Le paradoxe, c’est que les Marocains savent parfaitement ce qu’est le comportement civique attendu. Ils le pratiquent… à l’étranger. Demandez à un Marocain vivant à Paris, Montréal ou Doha : il vous racontera comment, là-bas, il respecte les règles, traverse sur les passages piétons, trie ses déchets et baisse le ton dans les lieux fermés.

Pourquoi ce double standard ? Parce que dans ces contextes, le civisme est imposé, encadré, contrôlé, parfois de manière contraignante. Au Maroc, l’impunité crée un climat d’indulgence généralisée. On sait que l’on ne sera pas sanctionné pour avoir fraudé dans le bus, jeté une canette au sol, ou fait preuve d’agressivité dans une file d’attente.

​L’État absent ou complice ?

Le rapport du CMC est sans complaisance à l’égard des pouvoirs publics. 52,9 % des répondants estiment que l’État ne fait rien pour promouvoir le civisme, et 45,2 % jugent ses actions “insuffisantes”. Dans les rues, les cafés, les plages ou les jardins, le manque d’agents, de contrôles, de signalétique claire ou d’outils de sensibilisation est criant.

Ce vide laisse le champ libre à toutes les dérives. Et plus le citoyen se sent seul à faire l’effort, plus il s’en abstient. La démission de l’autorité favorise la déresponsabilisation. Le “laisser-faire” devient un mode de vie.

​Faut-il un choc civique ?

Certains voient dans l’organisation du Mondial 2030 un potentiel électrochoc. Un événement qui obligerait le pays à se regarder dans le miroir, à faire sa toilette collective, à changer durablement. Mais 36,7 % des sondés pensent que cet impact sera très limité, voire cosmétique. Et plus de 32 % jugent que cela n’aura aucun effet sur les comportements quotidiens.

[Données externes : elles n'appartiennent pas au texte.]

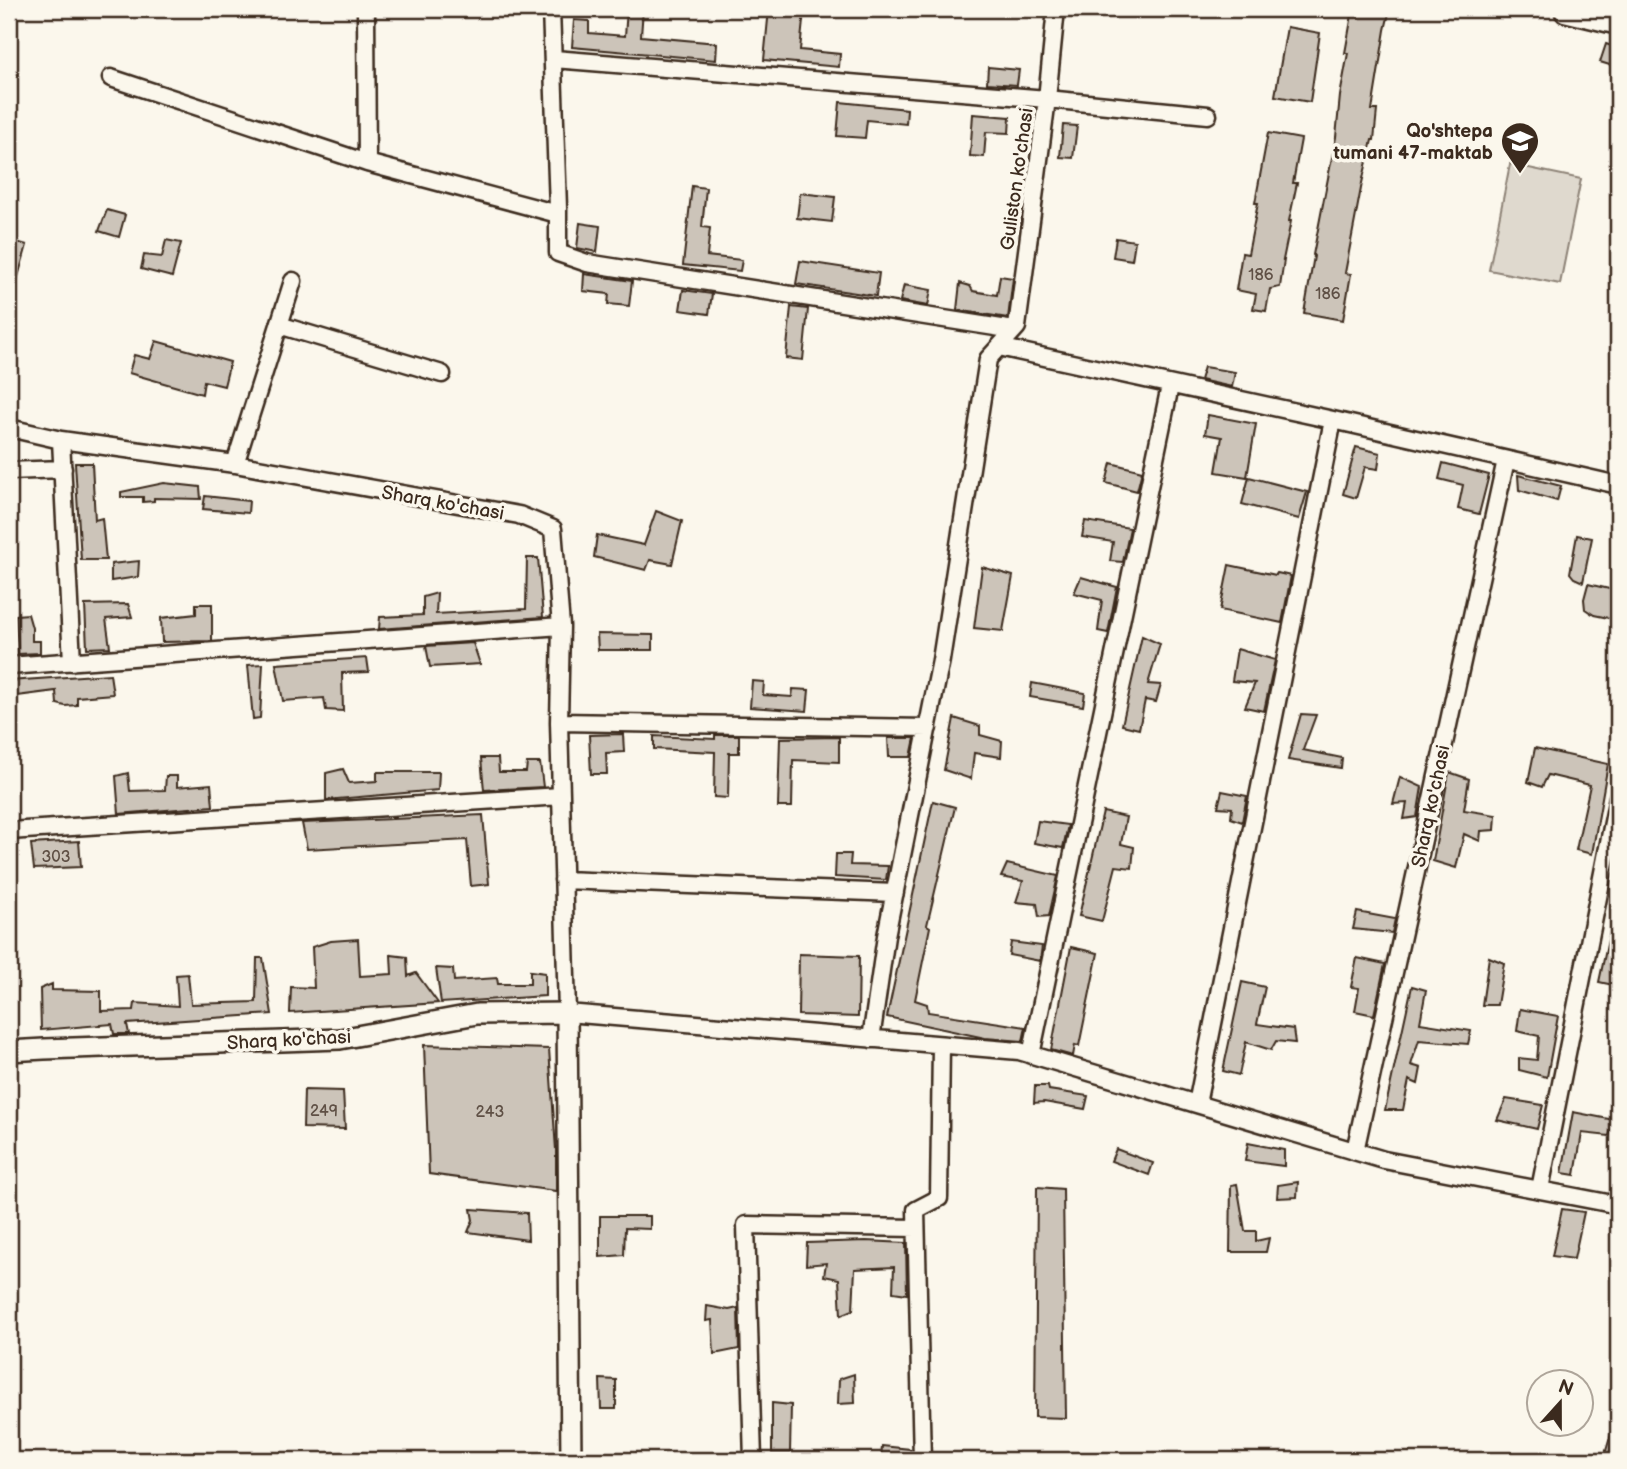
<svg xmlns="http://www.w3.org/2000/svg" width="1627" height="1469" viewBox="0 0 1627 1469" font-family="'Balsamiq Sans',sans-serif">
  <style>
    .green { fill: #dfd9ce; stroke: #8d8276; stroke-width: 2 }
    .building { fill: #ccc4b9; stroke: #3b2a1e; stroke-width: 2 }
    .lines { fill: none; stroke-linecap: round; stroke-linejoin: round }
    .minor-casing { stroke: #3b2a1e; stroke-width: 21 }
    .major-casing { stroke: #3b2a1e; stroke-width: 24 }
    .minor { stroke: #fbf7ec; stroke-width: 16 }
    .major { stroke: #fbf7ec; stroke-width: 19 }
    .labels { text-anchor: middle; stroke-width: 7; stroke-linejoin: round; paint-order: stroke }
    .number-label { font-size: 16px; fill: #5f5045 }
    .poi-label { font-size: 19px; font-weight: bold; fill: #3b2a1e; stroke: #fbf7ec; text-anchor: end }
    .street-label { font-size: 19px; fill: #3b2a1e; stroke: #fbf7ec }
  </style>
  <rect width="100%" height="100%" fill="#fbf7ec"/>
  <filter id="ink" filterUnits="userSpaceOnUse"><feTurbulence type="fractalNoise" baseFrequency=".0143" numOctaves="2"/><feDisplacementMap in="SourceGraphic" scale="14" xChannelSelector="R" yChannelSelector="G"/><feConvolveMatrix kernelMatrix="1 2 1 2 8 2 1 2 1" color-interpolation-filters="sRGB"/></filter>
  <g filter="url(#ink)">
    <!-- green -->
    <path class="green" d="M1510,164L1581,179L1560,284L1489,270Z"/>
    <!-- building -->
    <path class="building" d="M627,9H643L641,36L717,43L716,60L572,47L574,20L589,21V33L625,36Z
      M769,9L804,11L800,50L840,54L839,67L764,60Z
      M1353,9H1390L1385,30L1372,110H1377L1374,140H1372L1362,183L1345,273L1351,274L1343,320L1304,313L1314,256L1313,255L1336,137L1340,96L1348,53H1345Z
      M1287,27L1320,33L1310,102L1275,96Z
      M1606,44L1618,48V59L1616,67L1600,62Z
      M988,67L1019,70L1017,85L987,83Z
      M840,102L907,109L906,124L867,120L865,138L837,136Z
      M973,114L1010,117L1009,133L986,132L984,157L970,156Z
      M1063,125L1077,126L1073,158L1060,157Z
      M1268,133L1301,139L1293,183H1297L1289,221H1291L1283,260H1284L1280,287L1270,289L1266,311L1253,309L1256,294L1236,290L1242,253L1248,254L1258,203H1255Z
      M692,186L706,188L702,227L710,228L707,256L742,260L740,271L683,265Z
      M800,193L835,197L832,222L797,218Z
      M107,210L125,215L119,237L99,231Z
      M580,223L600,226L597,252L577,248Z
      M1116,238L1135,241L1132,260L1113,257Z
      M9,240L27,245L12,298L9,297Z
      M166,240L181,243L172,277L141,269L144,255L162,257Z
      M800,261L879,273L876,296L796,284Z
      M584,274L632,281L629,306L608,304L609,294L583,291Z
      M1000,276L1013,278L1008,318L957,310L960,283L970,286L973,291L997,295Z
      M904,285L931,290L928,306L900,301Z
      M683,290L712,294L709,314L680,310Z
      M791,307L808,309L803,360L786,358Z
      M156,341L230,362L224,386L204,381L202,394L129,373L134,355L150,359Z
      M1204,367L1235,372L1232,387L1200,380Z
      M1208,415L1256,424L1247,477L1216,472L1222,437L1205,434Z
      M1356,447L1380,453L1378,469L1365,467L1356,498L1343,494Z
      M75,463H92L95,520L102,518L106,560H81Z
      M1111,463L1142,471L1137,491L1106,483Z
      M1443,463L1489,475L1479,514L1458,509L1463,485L1439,479Z
      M1518,475L1561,486L1557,501L1519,490Z
      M1249,477L1307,492L1299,519L1242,504Z
      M164,483L200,487L201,499L154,498V501L143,502V497H121V492Z
      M205,496L249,501L248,513L203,509Z
      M656,511L682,521L672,564L650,560L646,570L594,557L597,535L644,545Z
      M1085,521L1130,528L1123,562L1110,561L1113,542L1082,537Z
      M1577,535L1592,538L1583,582L1574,578L1570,573Z
      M527,558H538L543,617L379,629L380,617L423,615V597L437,593L436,614L526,609Z
      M139,561L138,577L111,581V564Z
      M1229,565L1276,575L1277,573L1291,576L1282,623L1220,610Z
      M982,567L1013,576L1003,631L974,628Z
      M1081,577L1117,587L1108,633L1098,631L1102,600L1074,593Z
      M1588,584L1618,591V620L1594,615L1585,609L1584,599Z
      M128,604L132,617L106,619L110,647L87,648L85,605Z
      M196,604H212V641L162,642L161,618L196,614Z
      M28,614L32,628V641H40V653L18,654L16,615Z
      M597,634L653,635V650H598Z
      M1142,636L1160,644L1148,684L1161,685L1156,702L1145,700L1139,729L1122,725Z
      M473,643L480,664L430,667L426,646Z
      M1237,649L1275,660L1264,711L1245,707L1255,683L1232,681Z
      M367,658L369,672L342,673L343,711L326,710L324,698L283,701L276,664Z
      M263,664L260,718L253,719L248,665Z
      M110,674L113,694L77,697V705L65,706L57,704L56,691L9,697V681Z
      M752,681L764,682L763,695L792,697L793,689L809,690L807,711L750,707Z
      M1032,683L1085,693L1083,706L1030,697Z
      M1301,714L1316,715L1303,750L1342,758L1341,768L1288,760Z
      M954,718L980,726V735L1002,741L1001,757L974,753L971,779L944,770Z
      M623,734L624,752L606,753L607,774H591L589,735Z
      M715,735H739V753H729L728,798L714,797L715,752L654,749V736L715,739Z
      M839,737V762L793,760L792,807H778L780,738Z
      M888,738H915L911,757H889Z
      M1535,748L1608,764L1592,854L1576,850L1590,785L1548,775L1542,787L1528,782Z
      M481,758H498L499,772H526L527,763H540L543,787L484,790Z
      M343,769L349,783L377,781V772H439L438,790L326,800V773Z
      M1449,772L1469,779L1464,810L1496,815L1495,830L1481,831L1480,841L1464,834L1456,868L1433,861Z
      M128,773L130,791L165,790L166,776H177V787L211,784L213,806L119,814L116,776Z
      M1400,777L1422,787L1417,817L1404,819L1407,803L1393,804Z
      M1222,791L1247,796L1242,822L1231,818L1232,808L1218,807Z
      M933,801L955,807L927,925L930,927L915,1000L927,1004L928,1012L1026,1027L1023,1041L985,1038L887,1017Z
      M1103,812L1126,817L1121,844L1134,847L1132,868L1116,866L1102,921L1079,916Z
      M483,815L489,884L471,886L467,840L307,849L302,823Z
      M1038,821L1068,825L1063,848L1034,843Z
      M79,841L81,867L34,869L31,844Z
      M836,854H851L850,865L888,866L886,880L835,877Z
      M1007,864L1058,876L1049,916L1039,917L1037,904L1016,902L1023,881L1001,877Z
      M1357,912L1395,919L1392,933L1353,929Z
      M1613,917L1618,918V986L1599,982Z
      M358,939L360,976L392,974L391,955L407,957L408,976L416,973L438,1003L290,1013L291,987L314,988L312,947L331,941Z
      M1011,942L1042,946L1040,961L1009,955Z
      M1071,947L1098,953L1079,1046L1075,1045L1073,1056L1051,1050Z
      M799,954L859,956L858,1017L798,1015Z
      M1489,957L1504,963L1497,1005H1482Z
      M257,958H263L272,1014L127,1024L129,1034H114L112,1024L41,1030L40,989L52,984V990L101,991V1011L134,1010L135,1003L178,1006L176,975L188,974L191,1004L256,1002Z
      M1357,958L1385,964L1374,1015L1355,1011L1359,988L1351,987Z
      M436,968L453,969L454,981L497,978L498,984H530V971L545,973V996L441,1003Z
      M1242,982L1265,987L1257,1024L1293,1029L1295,1043L1276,1041L1271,1050L1246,1042L1239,1075L1223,1071Z
      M1412,986L1426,990L1420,1023L1471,1031L1468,1044L1419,1040L1411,1065L1421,1068L1418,1084L1409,1080L1403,1110H1385Z
      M1520,1009L1558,1016L1547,1077L1519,1070V1058L1537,1060L1539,1036L1517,1031Z
      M424,1045L549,1049L556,1150V1191L429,1174Z
      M1035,1086H1048L1049,1090L1088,1096L1085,1109L1044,1102L1034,1103Z
      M304,1090L343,1091L345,1129L303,1128Z
      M1506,1099L1543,1105L1537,1129L1497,1120Z
      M1573,1112L1614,1120L1609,1136L1582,1133L1575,1175L1562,1173Z
      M1248,1143L1284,1150V1166L1245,1161Z
      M1116,1149L1153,1163L1149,1175L1111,1161Z
      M1298,1182L1297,1197L1277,1198L1278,1185Z
      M1237,1184L1245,1231H1256V1241L1269,1238L1266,1252H1230L1231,1185Z
      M1037,1187L1063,1189L1066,1418L1035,1417Z
      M471,1209L527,1213L528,1240L468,1232L473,1220Z
      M1562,1209L1584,1212L1574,1259L1552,1256Z
      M600,1216H650V1229L625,1228L624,1255L600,1257Z
      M866,1241L906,1243L907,1294L893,1292L894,1267L855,1269L853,1310L841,1315L839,1279L824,1276L826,1263L806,1265L807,1243Z
      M707,1306L729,1310L738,1308L739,1349L714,1354L712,1320L706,1321Z
      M854,1374L855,1403L838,1404L839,1379Z
      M600,1379L616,1380V1409H601Z
      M772,1403L791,1405L790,1453H772Z
      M1615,1421H1618V1457L1605,1454Z
      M882,1446L910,1449L911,1460H881Z"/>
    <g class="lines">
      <defs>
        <path id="minor" d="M366,9L367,163
          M551,9L558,208V253L587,263L1014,330
          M1565,9L1564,13L1618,26
          M554,59L1047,99L1208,115
          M111,78L367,163L558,214
          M279,325L442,374
          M999,347L1333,420L1618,485
          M9,428L61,440L72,662
          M61,440L235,464L293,281
          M235,464L519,515L553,529L561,626L559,722L567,1013L1019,1051L1384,1160L1618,1205
          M9,471L63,469
          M9,666L561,626
          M559,722L928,728
          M9,831L561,796
          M563,880L895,893
          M871,1039L886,936L941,660L988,359L1017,327L1047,99L1056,9
          M1031,1055L1170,386
          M1197,1104L1333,420
          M1355,1151L1506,460
          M1540,1189L1618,797
          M753,1460L746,1225L916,1228
          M922,1460L916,1210L939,1198L941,1045"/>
        <path id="major" d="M9,1051L44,1049L340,1039L477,1014L567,1013L571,1460"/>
      </defs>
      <!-- minor casing -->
      <use href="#minor" class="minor-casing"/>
      <!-- major casing -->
      <use href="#major" class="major-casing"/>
      <!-- minor -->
      <use href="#minor" class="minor"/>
      <!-- major -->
      <use href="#major" class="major"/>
    </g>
  </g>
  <!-- icons -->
  <defs>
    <symbol id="school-pin" viewBox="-11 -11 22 30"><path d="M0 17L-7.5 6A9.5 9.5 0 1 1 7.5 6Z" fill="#3b2a1e" stroke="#fbf7ec"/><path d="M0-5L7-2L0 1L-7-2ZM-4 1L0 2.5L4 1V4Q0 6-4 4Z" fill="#fff"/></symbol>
  </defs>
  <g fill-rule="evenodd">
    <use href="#school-pin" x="1498" y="119" width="44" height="60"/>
  </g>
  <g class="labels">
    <!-- number labels -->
    <g class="number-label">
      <text x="1261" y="280">186</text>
      <text x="1328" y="299">186</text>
      <text x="56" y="862">303</text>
      <text x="324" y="1116">249</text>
      <text x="490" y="1117">243</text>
    </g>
    <!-- poi labels -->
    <g class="poi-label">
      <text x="1493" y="137">Qo'shtepa<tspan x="1493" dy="22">tumani 47-maktab</tspan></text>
    </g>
    <!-- street labels -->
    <g class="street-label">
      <text transform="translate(1016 179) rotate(-82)" y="7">Guliston ko'chasi</text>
      <text transform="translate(443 502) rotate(10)" y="7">Sharq ko'chasi</text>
      <text transform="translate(1430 806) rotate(-78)" y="7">Sharq ko'chasi</text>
      <text transform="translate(289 1039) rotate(-3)" y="7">Sharq ko'chasi</text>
    </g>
  </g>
  <!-- margin -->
  <rect width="1627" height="1469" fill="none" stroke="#fbf7ec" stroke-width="35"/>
  <rect x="18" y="18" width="1592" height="1434" fill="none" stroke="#3b2a1e" stroke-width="2.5" filter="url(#ink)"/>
  <!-- north arrow -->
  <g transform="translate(1560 1403) rotate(21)"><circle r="33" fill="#fbf7ec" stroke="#aea59a" stroke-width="2"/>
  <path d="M0-5L12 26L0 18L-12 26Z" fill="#3b2a1e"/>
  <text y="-10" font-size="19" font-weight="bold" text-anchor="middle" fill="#3b2a1e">N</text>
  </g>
</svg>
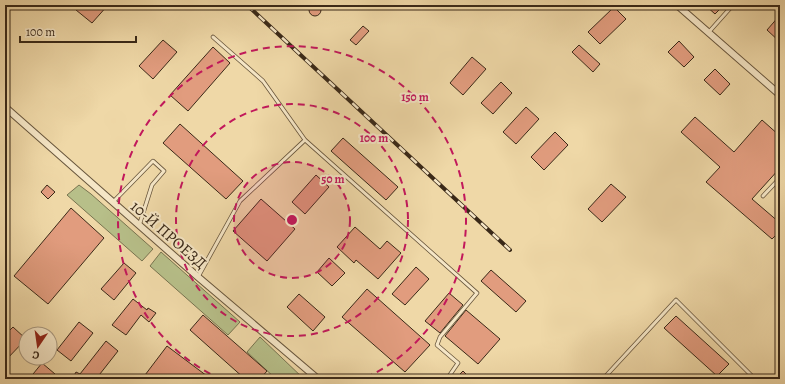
<svg xmlns="http://www.w3.org/2000/svg" width="785" height="384" font-family="Alegreya,serif">
  <style>
    .green { fill: #b7bf89; stroke: #787450 }
    .building { fill: #e19c7e; stroke: #3a2918 }
    .lines { fill: none; stroke-linecap: round; stroke-linejoin: round }
    .service-casing { stroke: #67553c; stroke-width: 4.5 }
    .minor-casing { stroke: #67553c; stroke-width: 8 }
    .service { stroke: #f5e6c6; stroke-width: 3 }
    .minor { stroke: #f5e6c6; stroke-width: 6 }
    .rail-casing { stroke: #3a2918; stroke-width: 4 }
    .rail { stroke: #f5e6c6; stroke-width: 2.5; stroke-dasharray: 8; stroke-linecap: butt }
    .ring { fill: none; stroke: #c2185b; stroke-width: 2; stroke-dasharray: 7 5 }
    .labels { text-anchor: middle; stroke-width: 4; stroke-linejoin: round; paint-order: stroke }
    .street-label { font-size: 16px; fill: #3a2918; stroke: #f5e6c6 }
    .centre { fill: #c2185b; stroke: #f5e6c6; stroke-width: 2 }
    .ring-label { font-size: 12px; text-anchor: middle; font-weight: bold; fill: #c2185b; stroke: #f5e6c6; stroke-width: 4; stroke-linejoin: round; paint-order: stroke }
  </style>
  <rect width="100%" height="100%" fill="#efd8a7"/>
  <filter id="stains"><feTurbulence type="fractalNoise" baseFrequency=".005" numOctaves="4"/><feColorMatrix values="0 0 0 0 .2 0 0 0 0 .09 0 0 0 0 .02 0 0 0 .5 -.17"/></filter>
  <radialGradient id="worn" r=".72"><stop offset=".6" stop-color="#630" stop-opacity="0"/><stop offset="1" stop-color="#630" stop-opacity=".3"/></radialGradient>
  <path class="green" d="M79 185 91 194 153 249 142 261 67 195Z
    M161 252 240 322 228 335 150 266Z
    M260 337 304 379H276L247 352Z"/>
  <path class="building" d="M309 10a6 6 0 1 1 12 0a6 6 0 1 1-12 0Z
    M80 5H108L92 23 76 10Z
    M705 5H724L715 14Z
    M614 7 626 19 600 44 588 32Z
    M780 15V42L767 30Z
    M363 26 369 31 356 45 350 40Z
    M163 40 177 52 153 79 139 66Z
    M679 41 694 57 684 67 668 52Z
    M579 45 600 64 593 72 572 52Z
    M213 47 230 63 188 111 170 95Z
    M472 57 486 69 463 95 450 83Z
    M715 69 730 84 720 95 704 80Z
    M501 82 512 93 493 114 481 103Z
    M526 107 539 119 516 144 503 132Z
    M695 117 734 152 762 120 780 136V168L752 199 780 223V231L772 239 706 182 720 167 681 132Z
    M180 124 243 181 226 199 163 143Z
    M555 132 568 145 544 170 531 157Z
    M343 138 398 187 386 200 331 151Z
    M316 175 329 187 305 214 292 202Z
    M611 184 626 197 602 222 588 209Z
    M47 185 55 192 48 199 41 192Z
    M261 199 295 229 267 261 233 231Z
    M71 208 104 238 48 304 14 276Z
    M355 227 380 249 387 241 401 253 378 279 356 260 354 263 337 247Z
    M329 258 345 273 332 286 317 272Z
    M124 263 136 273 114 300 101 289Z
    M416 267 429 279 405 305 392 294Z
    M491 270 526 301 516 312 481 281Z
    M367 289 430 345 405 372 342 317Z
    M449 293 463 305 440 333 425 321Z
    M299 294 325 317 313 331 287 307Z
    M133 299 147 310 148 308 156 313 149 322 141 315 126 335 112 325Z
    M466 310 500 339 478 364 445 336Z
    M203 315 267 371 260 379H245L190 330Z
    M676 316 729 364 717 376 664 328Z
    M79 322 93 333 71 361 57 350Z
    M13 327 26 339 5 361V335Z
    M106 341 118 351 96 379H72L76 372 80 374Z
    M167 346 211 379H142Z
    M42 363 55 374 51 379H29Z
    M463 371 471 379H455Z"/>
  <g class="lines">
    <defs>
      <path id="service" d="M708 33 733 5
        M213 37 263 81 305 140 477 293 440 337 437 345 458 363 447 379
        M763 196 780 178
        M113 202 153 161 164 171 152 185 139 226
        M198 277 240 201 305 140
        M603 379 676 300 755 379"/>
      <path id="minor" d="M677 5 780 95
        M5 107 198 277 318 379"/>
    </defs>
    <use href="#service" class="service-casing"/>
    <use href="#minor" class="minor-casing"/>
    <use href="#service" class="service"/>
    <use href="#minor" class="minor"/>
    <defs>
      <path id="rail" d="M247 5 510 250"/>
    </defs>
    <use href="#rail" class="rail-casing"/>
    <use href="#rail" class="rail"/>
  </g>
  <circle cx="292" cy="220" r="58" fill="#c2185b" fill-opacity=".12"/>
  <g class="ring">
    <circle cx="292" cy="220" r="58"/>
    <circle cx="292" cy="220" r="116"/>
    <path d="M221 379A174 174 0 1 1 363 379"/>
  </g>
  <g class="labels">
    <g class="street-label">
      <text transform="translate(169 234) rotate(41)" y="6">10-Й ПРОЕЗД</text>
    </g>
  </g>
  <circle cx="292" cy="220" r="6" class="centre"/>
  <g class="ring-label">
    <text x="415" y="101">150 m</text>
    <text x="374" y="142">100 m</text>
    <text x="333" y="183">50 m</text>
  </g>
  <rect width="785" height="384" fill="none" stroke="#efd8a7" stroke-width="20"/>
  <rect x="6" y="6" width="773" height="372" fill="none" stroke="#3a2918" stroke-width="2"/>
  <rect x="10" y="10" width="765" height="364" fill="none" stroke="#3a2918"/>
  <g transform="translate(38 346) rotate(193)"><circle r="19" fill="#f5e6c6" stroke="#aa9a80"/>
  <path d="M0-3L7 15L0 10L-7 15Z" fill="#8f2418"/>
  <text y="-6" font-size="11" font-weight="bold" text-anchor="middle" fill="#3a2918">С</text>
  </g>
  <path d="M20 36v6h116v-6" fill="none" stroke="#3a2918" stroke-width="2"/>
  <text x="26" y="36" font-size="12" fill="#3a2918" stroke="#f5e6c6" stroke-width="3" paint-order="stroke">100 m</text>
  <rect width="100%" height="100%" filter="url(#stains)"/>
  <rect width="100%" height="100%" fill="url(#worn)"/>
</svg>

Un Mondial peut nettoyer les murs, repeindre les façades, poser des fleurs en plastique. Mais il ne peut pas à lui seul reprogrammer une culture civique affaiblie par des décennies de désengagement collectif.

​Refonder le pacte social, pas repeindre la vitrine

Le vrai chantier est ailleurs. Dans l’école. Dans la famille. Dans la rigueur de l’exemple. La majorité des participants désigne l’éducation familiale (80 %) comme premier levier de changement, suivie de l’école (59,7 %) et de l’application ferme de la loi (54,9 %).

Il ne s’agit pas d’inventer des slogans, mais de créer des routines collectives, visibles, contraignantes mais justes. Apprendre à faire la queue. À dire bonjour. À ne pas insulter. À respecter un arrêt de bus comme on respecte un lieu sacré.

​le civisme, miroir d’un pays en transition

L’indiscipline généralisée n’est pas un détail : elle est le reflet d’un malaise plus profond. Celui d’un pays en tension entre traditions morales et modernité urbaine, entre vertus proclamées et incivilités pratiquées.

Dans un monde où l’image compte autant que l’identité, le Maroc n’a pas seulement besoin de stades et de trains. Il a besoin d’un choc d’éducation civique, porté par une volonté politique forte, relayée par des familles, des écoles et des médias mobilisés. Car sans respect du commun, il n’y a ni cohésion, ni attractivité, ni futur vivable.